New IRF White Paper: Road Project Procurement
Public procurement can be a leveraged to deliver long term value for money, promote innovation and sustainability, according to a new White Paper published today by the International Road Federation.
Executive Summary:
After many years spent on the geographic periphery and overlooked by policy-makers and planners, the Western Balkans are now firmly connected to the rest of Europe’s transport system.
However, the present state of road project preparation across the region reflects chronic administrative weaknesses, and underscores insufficient efforts to learn from successful procurement practices. Where procurement guidelines are not enforced with a high degree of professionalism, there is a much higher risk of sub-optimal delivery.
Many of the region’s countries are ill-equipped to deal with the tendering complexities and delivery oversight mechanisms required for large-scale, multimodal transport infrastructure corridors. Technical capacity and resources available to the region’s Project Implementation Units vary to a considerable degree, suggesting these public entities need to focus attention and assistance from International Financing Institutions in the years to come through mandatory certification programs as well as individual pathways to skills development.
The scale of the management and technical challenges required to implement large road corridor projects in the region furthermore suggest there is growing need to associate delivery partners to the planning and design phases of the project, as is common practice in many developed economies.

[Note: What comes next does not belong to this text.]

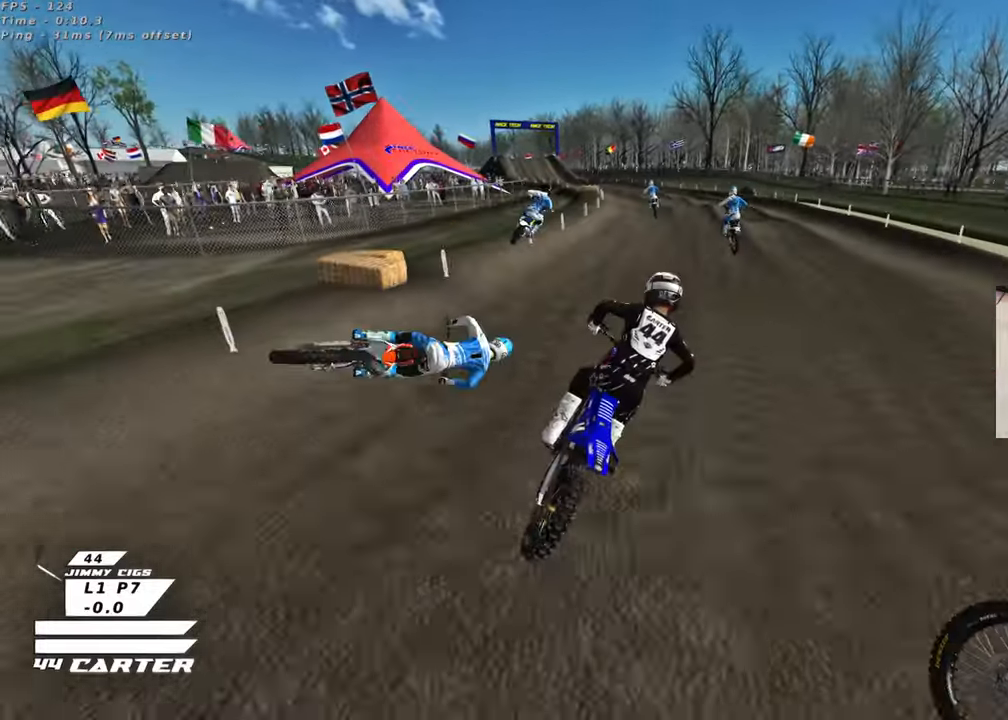
{"buttons": [], "left_stick": "up-left", "right_stick": "center", "events": [[17, "left_stick", "up"], [133, "left_stick", "up-left"]]}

Engineering, Procurement and Construction (EPC) or Design-Build (D/B) contracts offer a means to achieve this by giving the contractor a greater degree of responsibility for the entire value chain of the project from the early design stage to the formal handover of the final product to the end-user or owner.
A particular area of concern is the inconsistent identification and management of Abnormally Low Tenders by tendering authorities. Over the lifetime of the contract, there is a much higher risk that an ALT will lead to cover overruns, claims, and quality issues. In the case of high-value contracts, e.g. a toll road, the cost of such project delays may significantly outweigh any cost savings at the time of the contract award. Mechanisms exist that would mitigate this risk in the West Balkans, including requiring tendering authorities benefiting from IFI funds to trigger an ALT self-assessment if the lowest bidder is priced 20% lower than the next runner-up, requiring companies participating in public tenders to demonstrate they do not benefit from illegal state aid (per applicable EU legislation) that would affect the price of their bid, and tasking the future Transport Community Treaty Secretariat with publishing ex-ante / ex-post data on public tenders comparing client’s cost estimate, tender price, contract price and final execution costs upon handover.
The current public procurement framework and associated implementation guidelines provide considerable guidance to accompany the region’s tendering authorities towards green procurement choices in the road sector, at a time when pressure on resources is increasing at an unsustainable pace. Public procurement can be a huge driver for innovation and resource efficiency, provided these are explicitly factored into the technical specifications and award criteria as allowed under European legislation. Mechanisms such as life-cycle costing and Environmental Product Declarations need to be used more systematically throughout the West Balkans.
Lastly, chronic under-investment in the maintenance of existing road assets across the region may reflect an insufficient understanding of value-based approaches to transport infrastructure assets. Deferred maintenance negatively impacts road asset performance but also depreciates its accounting value – an aspect rarely integrated in the public balance sheet of the region’s economies. Life-cycle cost should be preferred for long-term value creation. The value proposition of alternatives to new build must also be assessed more systematically.